* **Given text**
^^^^^^^^

Pray and the angels will hear
Leap and the net will appear
~ Christine Kane
So I was listening to an inspirational speaker one day about two and a half years ago… He wanted to know what it was that we did that made us feel wonderful. That when we did it, we felt connected to electricity or something. That something just started flowing and we hardly knew where it came from. And when we done, when we looked back at whatever it was, we could hardly believe we'd done it.
Maybe it was dancing or cooking or gardening or painting and singing or…writing.
He maintained that whatever that "something" was, it was what we were designed to do. And that when we weren't doing it, we were blocking ourselves from what the very Universe created us to do. Sound crazy? For me I guess not so much. His words shocked and invigorated me. I was one of those people—maybe you are too?—who could answer that question really only one way. It was when I was creating stories.
All I had ever wanted to do was to tell stories, but I kept coming up with reasons why I couldn't. For instance, I told people that there wasn’t market for what I wanted to write. I loved adventure and romance and horror and Westerns. But at the heart of the best of these stories was a love story about a man and a woman. Try as I might, I couldn’t write about that.
Think about it. Isn't love the heart of so many great movies a love story? Even the Indiana Jones movies or, goodness!, "The Abyss" or "Terminator" or "Avatar" or "Titanic." But for me, I wanted the story where Indiana Jones falls for a guy. Or a man comes back in time to save and world and falls for a man. Or two men fall in love on a doomed ship (but where they both live!).
As I went home that day I realized that what was really blocking me from my good, from pursuing my dreams, was fear. Fear of rejection. Fear of discovering I wasn't good enough. I knew it was time for me to believe in myself. In my hopes and dreams. Isn't it possible I had those dreams because I was created to have them?
And after all, hadn’t I’d recently discovered the growing market of M/M romance? Saying there was no market for what I wrote wasn’t a reason any more. It was an excuse.
So I went got online and looked for calls for submissions. I found one where the publisher was looking for stories about "things that go bump in the night." Love stories with vampires or werewolves or witches or ghosts. I knew they'd get a ton of those and figured I better come up with something that fit the theme, but was less typical.

^^^^^^^^

* **Requests**
A) From the writing post, quote the passage starting at "Maybe it was" and ending at "write about that.".
B) In the writing post, what theme did the publisher's call for submissions ask for?
C) Carry on the writing post from its last sentence.
You won't need the records that come after the writing post.

^^^^^^^^

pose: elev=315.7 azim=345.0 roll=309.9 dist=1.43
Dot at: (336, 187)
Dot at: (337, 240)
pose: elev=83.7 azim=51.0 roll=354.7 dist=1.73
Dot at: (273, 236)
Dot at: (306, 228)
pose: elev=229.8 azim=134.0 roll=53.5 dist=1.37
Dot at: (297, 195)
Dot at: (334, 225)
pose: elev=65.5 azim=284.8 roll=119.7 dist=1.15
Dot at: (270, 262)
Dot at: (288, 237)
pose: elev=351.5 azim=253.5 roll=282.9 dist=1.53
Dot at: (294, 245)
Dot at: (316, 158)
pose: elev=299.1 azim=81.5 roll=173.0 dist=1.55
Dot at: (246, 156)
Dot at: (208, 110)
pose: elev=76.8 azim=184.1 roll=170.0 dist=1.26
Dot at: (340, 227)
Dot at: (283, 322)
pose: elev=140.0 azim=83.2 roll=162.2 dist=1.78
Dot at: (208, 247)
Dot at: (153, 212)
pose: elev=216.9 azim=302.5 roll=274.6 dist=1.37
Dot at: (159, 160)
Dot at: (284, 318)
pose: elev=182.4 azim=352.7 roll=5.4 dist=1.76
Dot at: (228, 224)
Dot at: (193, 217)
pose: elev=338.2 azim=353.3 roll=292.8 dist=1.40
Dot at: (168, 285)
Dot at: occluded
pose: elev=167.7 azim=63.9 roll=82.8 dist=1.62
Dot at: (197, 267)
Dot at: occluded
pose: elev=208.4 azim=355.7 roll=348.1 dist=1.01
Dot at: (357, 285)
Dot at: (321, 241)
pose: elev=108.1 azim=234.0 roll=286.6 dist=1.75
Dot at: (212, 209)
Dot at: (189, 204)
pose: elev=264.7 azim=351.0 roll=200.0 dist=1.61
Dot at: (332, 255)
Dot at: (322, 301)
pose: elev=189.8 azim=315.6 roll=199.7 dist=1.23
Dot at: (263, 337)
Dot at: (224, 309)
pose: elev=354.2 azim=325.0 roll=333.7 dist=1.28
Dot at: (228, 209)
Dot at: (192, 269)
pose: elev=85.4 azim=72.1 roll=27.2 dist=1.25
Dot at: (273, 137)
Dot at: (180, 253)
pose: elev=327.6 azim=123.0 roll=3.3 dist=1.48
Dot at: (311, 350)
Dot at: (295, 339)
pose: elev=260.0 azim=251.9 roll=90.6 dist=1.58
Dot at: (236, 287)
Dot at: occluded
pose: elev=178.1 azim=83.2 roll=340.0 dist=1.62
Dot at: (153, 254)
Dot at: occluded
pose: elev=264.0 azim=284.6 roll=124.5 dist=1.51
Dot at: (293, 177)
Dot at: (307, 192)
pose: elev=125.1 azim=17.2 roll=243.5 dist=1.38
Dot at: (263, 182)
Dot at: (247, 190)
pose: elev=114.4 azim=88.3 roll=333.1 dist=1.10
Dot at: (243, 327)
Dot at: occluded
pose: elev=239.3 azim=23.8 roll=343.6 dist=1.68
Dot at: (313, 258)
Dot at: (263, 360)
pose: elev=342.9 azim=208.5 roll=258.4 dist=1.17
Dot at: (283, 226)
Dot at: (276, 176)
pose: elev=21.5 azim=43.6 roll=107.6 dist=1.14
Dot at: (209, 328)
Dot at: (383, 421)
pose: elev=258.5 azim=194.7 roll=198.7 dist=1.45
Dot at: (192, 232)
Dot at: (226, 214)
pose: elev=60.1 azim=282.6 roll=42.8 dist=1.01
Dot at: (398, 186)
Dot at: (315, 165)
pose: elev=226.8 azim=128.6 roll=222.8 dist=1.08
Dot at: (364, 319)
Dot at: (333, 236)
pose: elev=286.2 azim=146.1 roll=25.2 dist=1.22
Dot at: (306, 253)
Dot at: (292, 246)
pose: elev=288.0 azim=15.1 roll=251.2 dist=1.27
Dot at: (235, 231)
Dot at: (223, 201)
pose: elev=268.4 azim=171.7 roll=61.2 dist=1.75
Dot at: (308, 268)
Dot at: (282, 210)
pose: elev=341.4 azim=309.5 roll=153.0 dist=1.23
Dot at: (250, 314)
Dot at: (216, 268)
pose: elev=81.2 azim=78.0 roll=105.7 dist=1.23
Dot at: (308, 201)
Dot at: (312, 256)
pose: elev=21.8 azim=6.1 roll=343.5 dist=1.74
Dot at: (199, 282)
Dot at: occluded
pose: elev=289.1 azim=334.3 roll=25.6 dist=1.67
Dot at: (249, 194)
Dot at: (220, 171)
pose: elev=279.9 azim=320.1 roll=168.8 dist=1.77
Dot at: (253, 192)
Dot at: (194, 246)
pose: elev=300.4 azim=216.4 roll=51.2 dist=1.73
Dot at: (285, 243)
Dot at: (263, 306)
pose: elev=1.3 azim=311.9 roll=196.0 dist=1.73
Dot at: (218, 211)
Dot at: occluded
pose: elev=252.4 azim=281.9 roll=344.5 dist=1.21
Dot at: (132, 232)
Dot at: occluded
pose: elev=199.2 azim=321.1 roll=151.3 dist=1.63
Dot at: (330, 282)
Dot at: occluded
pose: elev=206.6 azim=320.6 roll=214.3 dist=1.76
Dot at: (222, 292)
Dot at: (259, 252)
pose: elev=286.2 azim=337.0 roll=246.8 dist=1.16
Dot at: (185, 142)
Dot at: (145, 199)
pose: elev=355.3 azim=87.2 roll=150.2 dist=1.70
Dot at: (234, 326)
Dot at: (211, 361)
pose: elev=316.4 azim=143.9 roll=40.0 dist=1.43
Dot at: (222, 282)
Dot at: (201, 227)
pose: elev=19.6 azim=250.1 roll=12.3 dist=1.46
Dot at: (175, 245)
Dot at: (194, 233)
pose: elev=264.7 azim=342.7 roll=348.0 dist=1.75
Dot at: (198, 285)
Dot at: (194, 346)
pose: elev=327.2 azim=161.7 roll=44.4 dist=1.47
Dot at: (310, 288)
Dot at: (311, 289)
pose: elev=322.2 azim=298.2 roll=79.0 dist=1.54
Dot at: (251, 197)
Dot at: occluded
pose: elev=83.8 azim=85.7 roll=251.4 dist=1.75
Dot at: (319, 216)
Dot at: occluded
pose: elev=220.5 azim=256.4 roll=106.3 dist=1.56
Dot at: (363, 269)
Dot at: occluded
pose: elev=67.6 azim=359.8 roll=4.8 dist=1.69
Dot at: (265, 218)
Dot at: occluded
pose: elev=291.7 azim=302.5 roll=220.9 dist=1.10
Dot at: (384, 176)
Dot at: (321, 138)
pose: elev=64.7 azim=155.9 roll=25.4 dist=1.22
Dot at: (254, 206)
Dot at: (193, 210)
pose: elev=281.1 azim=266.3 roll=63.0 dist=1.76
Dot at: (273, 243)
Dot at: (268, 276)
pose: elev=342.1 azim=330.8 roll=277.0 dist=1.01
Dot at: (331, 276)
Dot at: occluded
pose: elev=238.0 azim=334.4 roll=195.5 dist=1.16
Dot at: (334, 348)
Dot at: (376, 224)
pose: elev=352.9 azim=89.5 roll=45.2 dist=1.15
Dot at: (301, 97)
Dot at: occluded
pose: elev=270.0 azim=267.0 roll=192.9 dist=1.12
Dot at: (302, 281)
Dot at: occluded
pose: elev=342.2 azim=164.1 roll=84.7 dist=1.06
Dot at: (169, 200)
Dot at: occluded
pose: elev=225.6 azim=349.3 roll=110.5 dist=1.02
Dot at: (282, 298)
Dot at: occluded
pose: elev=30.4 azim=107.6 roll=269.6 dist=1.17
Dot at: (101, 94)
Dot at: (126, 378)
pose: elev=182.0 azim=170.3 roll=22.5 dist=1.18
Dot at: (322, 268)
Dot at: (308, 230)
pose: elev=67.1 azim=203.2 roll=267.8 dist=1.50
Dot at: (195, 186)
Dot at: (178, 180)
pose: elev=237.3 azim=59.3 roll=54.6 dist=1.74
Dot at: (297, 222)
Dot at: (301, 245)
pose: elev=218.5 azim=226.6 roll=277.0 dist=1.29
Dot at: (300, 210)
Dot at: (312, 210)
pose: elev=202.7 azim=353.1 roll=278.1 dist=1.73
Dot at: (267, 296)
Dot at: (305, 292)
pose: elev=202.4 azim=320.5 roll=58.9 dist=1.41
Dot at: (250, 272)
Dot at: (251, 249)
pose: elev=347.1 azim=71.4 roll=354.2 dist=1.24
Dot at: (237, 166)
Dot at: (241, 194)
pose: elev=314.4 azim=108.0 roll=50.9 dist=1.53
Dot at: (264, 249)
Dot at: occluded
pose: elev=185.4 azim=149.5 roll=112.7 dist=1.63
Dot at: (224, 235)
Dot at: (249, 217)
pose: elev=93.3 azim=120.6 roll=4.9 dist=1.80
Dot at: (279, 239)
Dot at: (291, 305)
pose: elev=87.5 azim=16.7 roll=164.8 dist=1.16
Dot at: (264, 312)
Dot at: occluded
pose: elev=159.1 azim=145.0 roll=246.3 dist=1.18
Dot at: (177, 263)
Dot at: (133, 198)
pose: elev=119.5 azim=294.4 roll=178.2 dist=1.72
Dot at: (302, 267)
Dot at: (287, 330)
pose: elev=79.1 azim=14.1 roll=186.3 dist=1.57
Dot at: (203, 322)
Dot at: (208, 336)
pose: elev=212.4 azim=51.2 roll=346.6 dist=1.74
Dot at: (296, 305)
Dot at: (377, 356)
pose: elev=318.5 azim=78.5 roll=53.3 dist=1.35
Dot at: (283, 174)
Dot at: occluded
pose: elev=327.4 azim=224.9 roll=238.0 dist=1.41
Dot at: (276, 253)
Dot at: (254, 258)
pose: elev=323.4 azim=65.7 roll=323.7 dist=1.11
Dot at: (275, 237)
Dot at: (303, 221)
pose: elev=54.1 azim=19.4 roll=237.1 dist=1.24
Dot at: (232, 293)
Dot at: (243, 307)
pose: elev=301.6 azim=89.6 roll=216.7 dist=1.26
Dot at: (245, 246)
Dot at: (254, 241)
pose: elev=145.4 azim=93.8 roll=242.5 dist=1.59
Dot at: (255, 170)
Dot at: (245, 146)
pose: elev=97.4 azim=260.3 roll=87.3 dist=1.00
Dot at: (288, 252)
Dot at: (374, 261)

^^^^^^^^

* **Results for the exercise**
A)
Maybe it was dancing or cooking or gardening or painting and singing or…writing.
He maintained that whatever that "something" was, it was what we were designed to do. And that when we weren't doing it, we were blocking ourselves from what the very Universe created us to do. Sound crazy? For me I guess not so much. His words shocked and invigorated me. I was one of those people—maybe you are too?—who could answer that question really only one way. It was when I was creating stories.
All I had ever wanted to do was to tell stories, but I kept coming up with reasons why I couldn't. For instance, I told people that there wasn’t market for what I wanted to write. I loved adventure and romance and horror and Westerns. But at the heart of the best of these stories was a love story about a man and a woman. Try as I might, I couldn’t write about that.

B) Stories about "things that go bump in the night," meaning love stories with vampires, werewolves, witches or ghosts.

C)
Well, I've been in love with Egypt since I saw "The Ten Commandments" when I was in fourth grade. I have a ton of books. I even got to go to Egypt for three days some years ago. I would write about a mummy! But not the boring zombie version. No! The Boris Karloff version where there was love and angst and all that. Where the mummy really wasn't so bad. Just looking for love. I researched the hell out of it, and began to write. My story began to unfold where two different men were trapped in hurtful and harmful relationships. Two men who, separated by thousands of years, only really wanted true love. And I found a way to bring them together.
Then the Universe struck again. As I was writing I was listening to background music and was brought up short when I heard the following lyrics…
Right outta nowhere
And that changes everything
You're going somewhere
And all you need to know
Is that you're free to go
And as the song concludes, the marvelous artist Christine Kane quotes an old Buddhist saying: "Leap and the net will appear."
The words blew me away… I felt as if I were being given a message.
So I wrote my mummy story and I sent it in and I got one of those automated replies where I was told to wait four to six weeks for a reply and if I didn't hear anything, to write them. But four days later I had my first contract! It was more than I could believe.
And in two and a half years I've sold seventeen stories! Is that not a sign? Is that not confirmation?
I've made it a mission in my life that when I hear people talking about their dreams, I step in and tell them to go for it. "Leap and the net WILL appear!" I cry.
I’m on my way. I don’t yet have the following of writers like Zahra Owens or Cardeno C or Andrew Grey or Amy Lane. But I know my day is coming. I'll write that story that finally throws me into the lime light. And in the meantime I'm doing a lot of leaping and a lot of net landing and having a wonderful time. My life has turned into magick! I've met amazing people. Been blessed with incredible new friendships with people from all over the world. I've gone to New York City and met more wondrous and delightful people. Christine Kane even gave me permission to use her lyrics in one of my stories!
All this magick due to an inspirational speaker, a singer, and a mummy. Oh. And in believing in myself and taking a chance.
My first novel, "All Alone in a Sea of Romance" will be released from Dreamspinner Press on October 5th (paperback available as well!). I can hardly believe it. My heart is racing again as I type these words.
Listen to me! Whatever your dream? Singing? Dancing? Cooking? Raising children? Teaching? Painting? Writing?
Do it! Don't wait another day!
Leap! The net will appear!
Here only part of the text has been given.